2. The end-to-end tone recognition method based on the neural network as claimed in claim 1, wherein the tone decoding neural network is divided into two parts: tone representation networks and label-dependent tone classification networks;

the tone representation network maps the predicted fundamental frequency value sequence into a vector with fixed dimensionality according to each syllable;

the tone classification network predicts the tone type of the current syllable based on the tone label predicted for the last syllable and the fixed dimensional vector of the current syllable.

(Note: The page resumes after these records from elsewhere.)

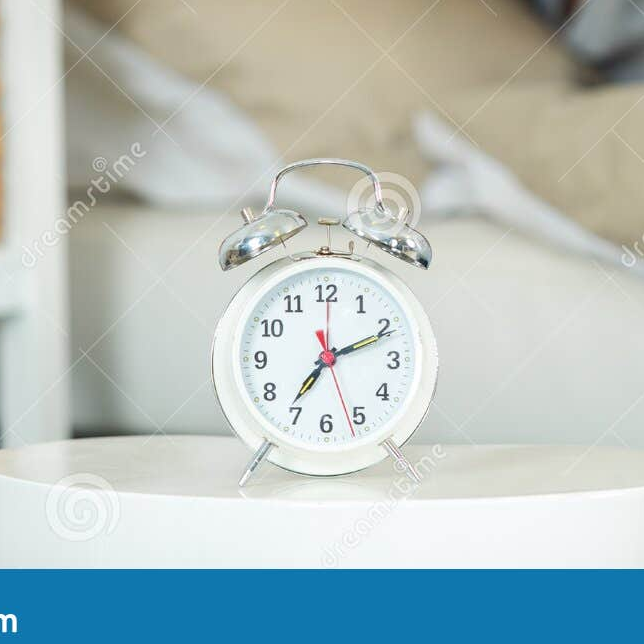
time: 7:11
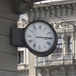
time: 3:14
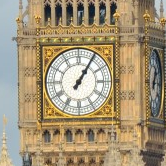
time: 1:05
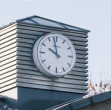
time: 9:58
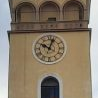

3. The end-to-end tone recognition method based on neural network as claimed in claim 2, wherein the tone classification network predicts the tone type of the current syllable according to the tone label predicted by the previous syllable and the fixed dimension vector of the current syllable, specifically:

firstly, according to the fixed dimension representation of the 1 st syllable, splicing with the fixed dimension corresponding to the beginning of a sentence, and sending the fixed dimension representation and the fixed dimension representation into a tone classification network to predict the tone type of the 1 st syllable;

converting the predicted tone type of the 1 st syllable into a corresponding tone label and then sending the corresponding tone label and the fixed dimension representation of the 2 nd syllable as combined input into a tone classification network to obtain the tone type of the 2 nd syllable;

this is repeated until the tone of the last syllable is predicted.